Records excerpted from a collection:
┄┄┄┄┄┄┄┄┄┄┄┄┄┄┄┄┄┄┄┄
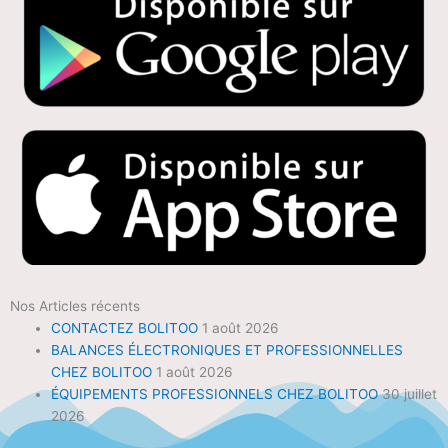
Nos Articles récents
CONTACTEZ BOLITOO
1 août 2026
BALANCES ÉLECTRONIQUES ET PROFESSIONNELLES
CHEZ BOLITOO
1 août 2026
ÉQUIPEMENTS PROFESSIONNELS CHEZ BOLITOO
30 juillet
2026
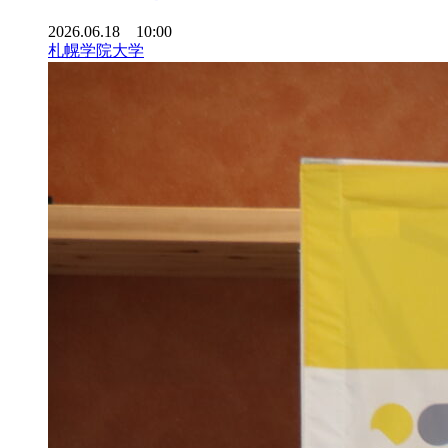
2026.06.18 10:00
札幌学院大学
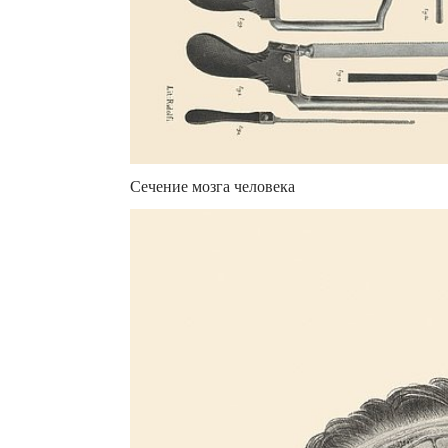
Сечение мозга человека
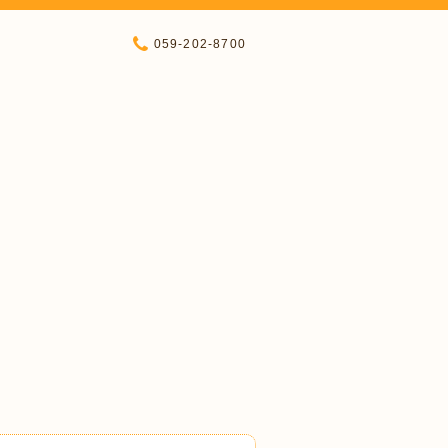
059-202-8700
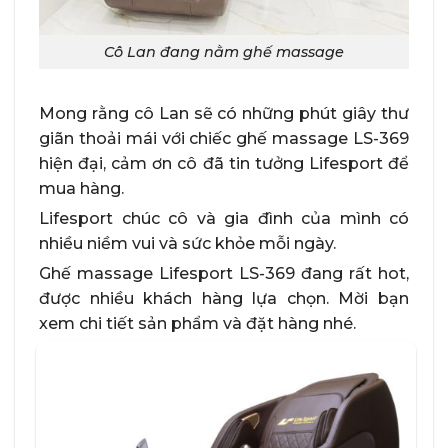
Cô Lan đang nằm ghế massage
Mong rằng cô Lan sẽ có những phút giây thư
giãn thoải mái với chiếc ghế massage LS-369
hiện đại, cảm ơn cô đã tin tưởng Lifesport để
mua hàng.
Lifesport chúc cô và gia đình của mình có
nhiều niềm vui và sức khỏe mỗi ngày.
Ghế massage Lifesport LS-369 đang rất hot,
được nhiều khách hàng lựa chọn. Mời bạn
xem chi tiết sản phẩm và đặt hàng nhé.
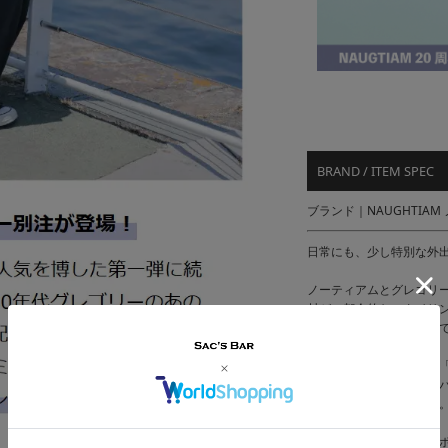
BRAND / ITEM SPEC
ブランド｜NAUGHTIAM
日常にも、少し特別な外
ノーティアムとグレゴリ
材が、都会的なスタイリ
た、新しい表情のバッグ
コンパクトポーチの名作
気軽に持ち歩ける、コン
ッグとしても活躍します
です。
外側のフロントジッパー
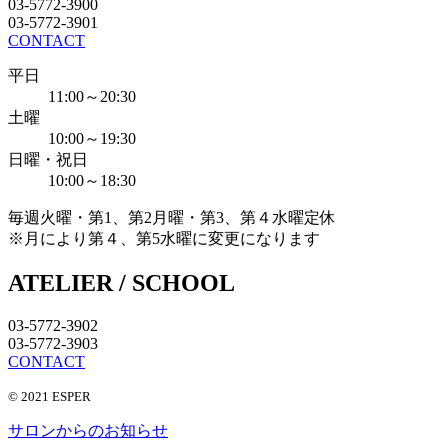
03-5772-3900
03-5772-3901
CONTACT
平日
11:00～20:30
土曜
10:00～19:30
日曜・祝日
10:00～18:30
毎週火曜・第1、第2月曜・第3、第４水曜定休
※月により第４、第5水曜に変更になります
ATELIER / SCHOOL
03-5772-3902
03-5772-3903
CONTACT
© 2021 ESPER
サロンからのお知らせ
┄┄┄┄┄┄┄┄┄┄┄┄┄┄┄┄┄┄┄┄
▸ **Exercise details**: Copy out every entry above verbatim. Leave each picture out.

▸ **Completed task**:
Nos Articles récents
CONTACTEZ BOLITOO
1 août 2026
BALANCES ÉLECTRONIQUES ET PROFESSIONNELLES
CHEZ BOLITOO
1 août 2026
ÉQUIPEMENTS PROFESSIONNELS CHEZ BOLITOO
30 juillet
2026
2026.06.18 10:00
札幌学院大学
Сечение мозга человека
059-202-8700
Cô Lan đang nằm ghế massage
Mong rằng cô Lan sẽ có những phút giây thư
giãn thoải mái với chiếc ghế massage LS-369
hiện đại, cảm ơn cô đã tin tưởng Lifesport để
mua hàng.
Lifesport chúc cô và gia đình của mình có
nhiều niềm vui và sức khỏe mỗi ngày.
Ghế massage Lifesport LS-369 đang rất hot,
được nhiều khách hàng lựa chọn. Mời bạn
xem chi tiết sản phẩm và đặt hàng nhé.
BRAND / ITEM SPEC
ブランド｜NAUGHTIAM
日常にも、少し特別な外
ノーティアムとグレゴリ
材が、都会的なスタイリ
た、新しい表情のバッグ
コンパクトポーチの名作
気軽に持ち歩ける、コン
ッグとしても活躍します
です。
外側のフロントジッパー
03-5772-3900
03-5772-3901
CONTACT
平日
11:00～20:30
土曜
10:00～19:30
日曜・祝日
10:00～18:30
毎週火曜・第1、第2月曜・第3、第４水曜定休
※月により第４、第5水曜に変更になります
ATELIER / SCHOOL
03-5772-3902
03-5772-3903
CONTACT
© 2021 ESPER
サロンからのお知らせ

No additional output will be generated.